I raised my eyes, still streaming from the aftertaste that the pepper left in my throat and mouth. It felt like my lungs were about to explode. Yet, she was right – the effect was wearing off swiftly. Through the thin watery curtain of tears, I saw Omwo smirking behind the green sleeve of his robe. A sudden suspicion rose in my mind, filling my chest with a wave of all-consuming fury, so hot that I knew I could not contain it even if I wanted to. I quickly lowered my eyes, preparing for an unavoidable explosion. My hands were still clutching at the bowl of stew, and my knuckles turned white from all the effort it took to keep my fingers from moving in a spell pattern. Then there was a flash of white light, and a sudden sense of emptiness. My palms collapsed around the curved outline of the crock that fell apart in my hands, and the next thing I saw was a handful of dust that burst between my fingers, and spread all over my lap.
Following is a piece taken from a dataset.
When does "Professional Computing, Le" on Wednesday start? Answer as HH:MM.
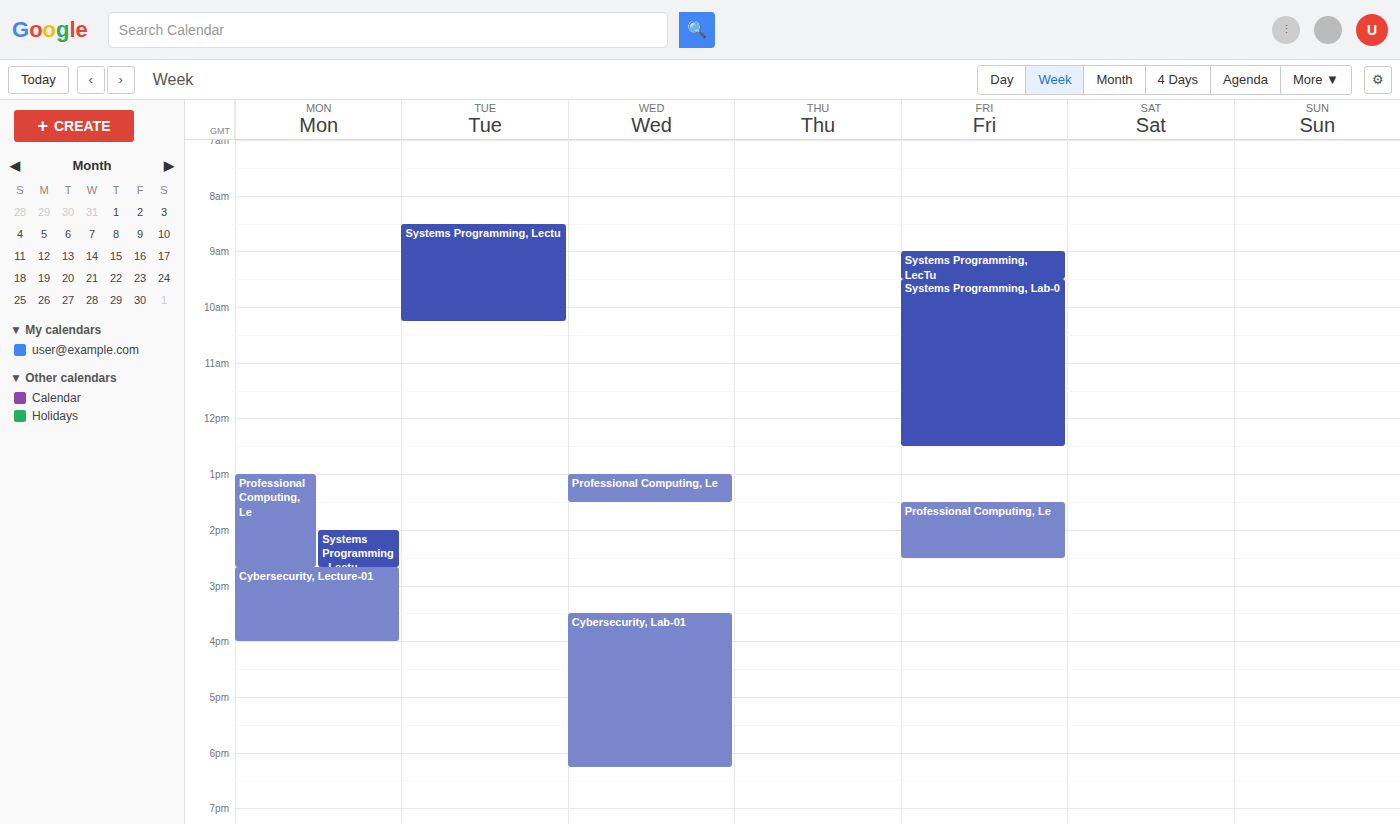
13:00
“What was that?” they all seemed to cry out simultaneously, and “why did you do that – it was a perfectly fine bowl!” I looked at my hands again – the dish was gone, together with my food. In its place was a small pile of fine grey powder.
The expressions on their faces were such a curious mix of dismay and bewilderment, that I could not help myself - now my own lips were trembling in an unstoppable fit of mirth. That only deepened their consternation, but also brought a sudden flood of relief to my heart, soothing my wounded ego. The tingling sensation, which I had first experienced on the dusty street of Amketran, upon seeing a small white sheep wearing my stolen coif, had returned and soon left me weeping helplessly, as wave after wave of uncontrollable laughter shook my body.
“Would you please stop laughing and explain why did you destroy a useful piece of tableware?” Mirri said in a slightly puzzled voice. But her eyes were smiling, even as her lips moved in a pattern of chastising speech. I only shrugged my shoulders, grinning like a maniac. It felt ... good to be able to laugh instead of going raving mad. She turned to Omwo, who was twitching sullenly on the side of the campfire farthest from mine.
“I hope it was not your idea of a ‘good joke’, bard. We have a very limited supply of crockery, and the next place that sells durable goods is more than hundred miles away from here to the north.”
“I offer my sincerest apologies,” the actor squeaked suddenly, giving me a sharp look of his small eyes. “For that stupid joke, as well as for my previous ... remarks, wonder-boy. If you can cast disintegrate without opening your mouth ... Why you even bothered with the firewand? You could have finished that Naga without lifting a finger.”